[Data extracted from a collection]
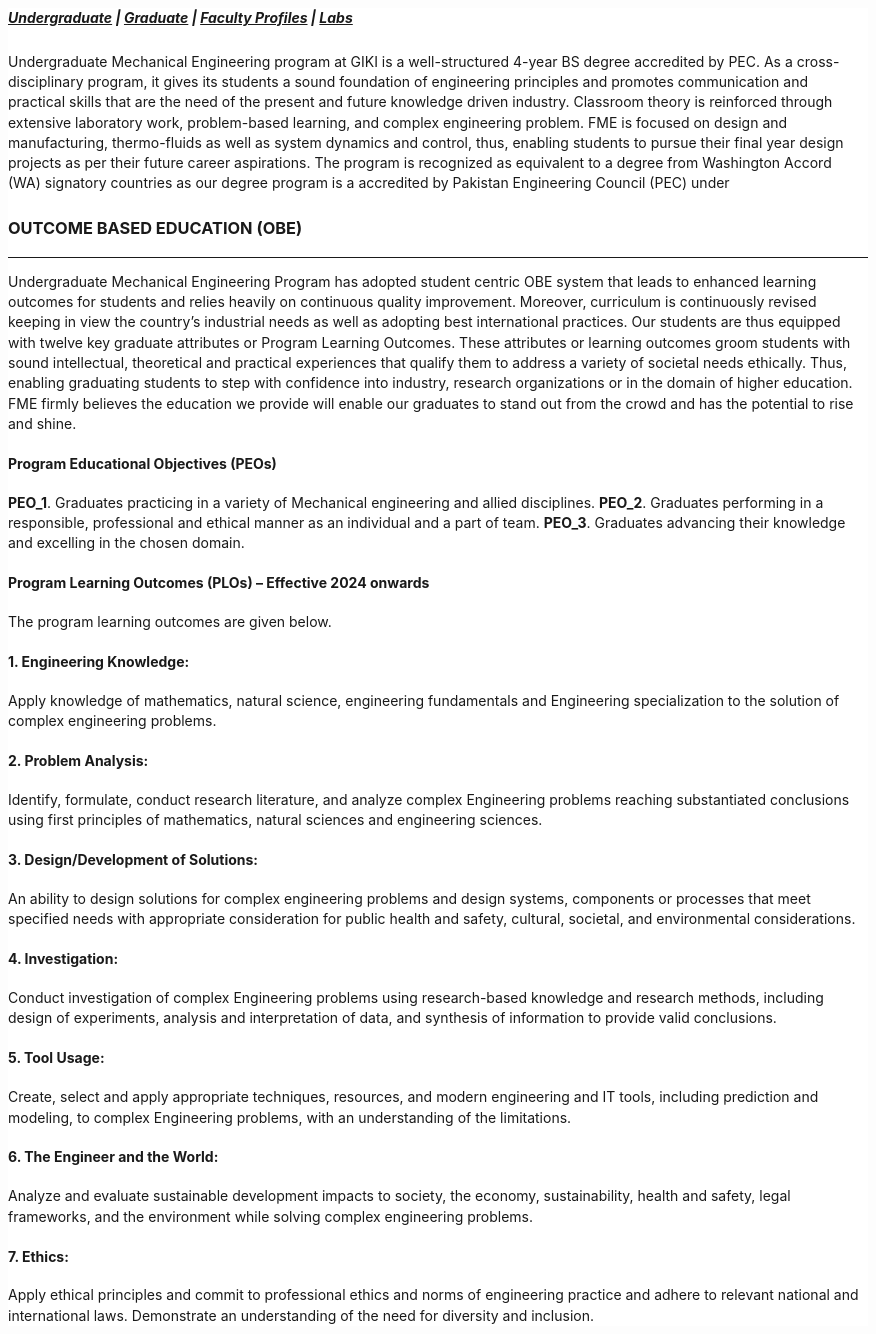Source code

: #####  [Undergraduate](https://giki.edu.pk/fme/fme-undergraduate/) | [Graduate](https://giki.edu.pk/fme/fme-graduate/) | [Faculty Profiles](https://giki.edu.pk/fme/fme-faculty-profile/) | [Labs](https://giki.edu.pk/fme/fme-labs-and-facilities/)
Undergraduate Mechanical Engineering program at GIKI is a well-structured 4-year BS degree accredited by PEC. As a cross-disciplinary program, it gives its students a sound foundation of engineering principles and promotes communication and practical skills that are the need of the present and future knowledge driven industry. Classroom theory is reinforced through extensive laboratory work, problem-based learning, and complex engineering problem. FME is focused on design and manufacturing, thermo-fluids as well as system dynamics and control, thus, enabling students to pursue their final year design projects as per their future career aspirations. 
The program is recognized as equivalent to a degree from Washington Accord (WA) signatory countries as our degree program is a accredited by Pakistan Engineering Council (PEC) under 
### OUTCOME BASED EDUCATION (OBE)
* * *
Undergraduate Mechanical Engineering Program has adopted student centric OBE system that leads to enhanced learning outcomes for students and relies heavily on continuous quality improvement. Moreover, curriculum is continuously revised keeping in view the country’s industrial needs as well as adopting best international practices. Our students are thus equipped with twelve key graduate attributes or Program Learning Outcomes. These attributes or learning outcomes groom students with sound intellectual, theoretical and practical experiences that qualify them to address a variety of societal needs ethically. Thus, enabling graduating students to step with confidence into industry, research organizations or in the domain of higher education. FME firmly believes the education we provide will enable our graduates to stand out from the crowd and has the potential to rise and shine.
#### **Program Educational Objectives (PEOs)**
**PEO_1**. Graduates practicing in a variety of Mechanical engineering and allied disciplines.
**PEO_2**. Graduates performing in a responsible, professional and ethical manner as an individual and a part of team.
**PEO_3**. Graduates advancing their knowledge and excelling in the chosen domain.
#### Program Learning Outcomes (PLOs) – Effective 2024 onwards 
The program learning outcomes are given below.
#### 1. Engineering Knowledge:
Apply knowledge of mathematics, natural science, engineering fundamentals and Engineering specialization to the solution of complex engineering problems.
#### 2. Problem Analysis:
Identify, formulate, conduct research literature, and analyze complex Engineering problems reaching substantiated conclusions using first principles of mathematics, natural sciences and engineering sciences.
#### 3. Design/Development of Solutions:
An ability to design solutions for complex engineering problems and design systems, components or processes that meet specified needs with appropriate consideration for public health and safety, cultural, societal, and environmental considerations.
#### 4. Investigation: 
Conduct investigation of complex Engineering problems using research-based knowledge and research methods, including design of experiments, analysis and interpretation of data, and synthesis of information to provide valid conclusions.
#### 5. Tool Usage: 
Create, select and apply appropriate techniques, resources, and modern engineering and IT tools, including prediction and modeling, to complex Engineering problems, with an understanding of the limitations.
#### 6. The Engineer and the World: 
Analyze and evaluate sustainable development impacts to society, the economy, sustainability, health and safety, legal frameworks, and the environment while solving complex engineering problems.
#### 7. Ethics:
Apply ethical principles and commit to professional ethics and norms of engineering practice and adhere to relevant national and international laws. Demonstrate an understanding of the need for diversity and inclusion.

| Exercise directions |
Copy out all the entries exactly. Images stay out of the copy.

| Written solution |
Source code

: #####  [Undergraduate](https://giki.edu.pk/fme/fme-undergraduate/) | [Graduate](https://giki.edu.pk/fme/fme-graduate/) | [Faculty Profiles](https://giki.edu.pk/fme/fme-faculty-profile/) | [Labs](https://giki.edu.pk/fme/fme-labs-and-facilities/)
Undergraduate Mechanical Engineering program at GIKI is a well-structured 4-year BS degree accredited by PEC. As a cross-disciplinary program, it gives its students a sound foundation of engineering principles and promotes communication and practical skills that are the need of the present and future knowledge driven industry. Classroom theory is reinforced through extensive laboratory work, problem-based learning, and complex engineering problem. FME is focused on design and manufacturing, thermo-fluids as well as system dynamics and control, thus, enabling students to pursue their final year design projects as per their future career aspirations. 
The program is recognized as equivalent to a degree from Washington Accord (WA) signatory countries as our degree program is a accredited by Pakistan Engineering Council (PEC) under 
### OUTCOME BASED EDUCATION (OBE)
* * *
Undergraduate Mechanical Engineering Program has adopted student centric OBE system that leads to enhanced learning outcomes for students and relies heavily on continuous quality improvement. Moreover, curriculum is continuously revised keeping in view the country’s industrial needs as well as adopting best international practices. Our students are thus equipped with twelve key graduate attributes or Program Learning Outcomes. These attributes or learning outcomes groom students with sound intellectual, theoretical and practical experiences that qualify them to address a variety of societal needs ethically. Thus, enabling graduating students to step with confidence into industry, research organizations or in the domain of higher education. FME firmly believes the education we provide will enable our graduates to stand out from the crowd and has the potential to rise and shine.
#### **Program Educational Objectives (PEOs)**
**PEO_1**. Graduates practicing in a variety of Mechanical engineering and allied disciplines.
**PEO_2**. Graduates performing in a responsible, professional and ethical manner as an individual and a part of team.
**PEO_3**. Graduates advancing their knowledge and excelling in the chosen domain.
#### Program Learning Outcomes (PLOs) – Effective 2024 onwards 
The program learning outcomes are given below.
#### 1. Engineering Knowledge:
Apply knowledge of mathematics, natural science, engineering fundamentals and Engineering specialization to the solution of complex engineering problems.
#### 2. Problem Analysis:
Identify, formulate, conduct research literature, and analyze complex Engineering problems reaching substantiated conclusions using first principles of mathematics, natural sciences and engineering sciences.
#### 3. Design/Development of Solutions:
An ability to design solutions for complex engineering problems and design systems, components or processes that meet specified needs with appropriate consideration for public health and safety, cultural, societal, and environmental considerations.
#### 4. Investigation: 
Conduct investigation of complex Engineering problems using research-based knowledge and research methods, including design of experiments, analysis and interpretation of data, and synthesis of information to provide valid conclusions.
#### 5. Tool Usage: 
Create, select and apply appropriate techniques, resources, and modern engineering and IT tools, including prediction and modeling, to complex Engineering problems, with an understanding of the limitations.
#### 6. The Engineer and the World: 
Analyze and evaluate sustainable development impacts to society, the economy, sustainability, health and safety, legal frameworks, and the environment while solving complex engineering problems.
#### 7. Ethics:
Apply ethical principles and commit to professional ethics and norms of engineering practice and adhere to relevant national and international laws. Demonstrate an understanding of the need for diversity and inclusion.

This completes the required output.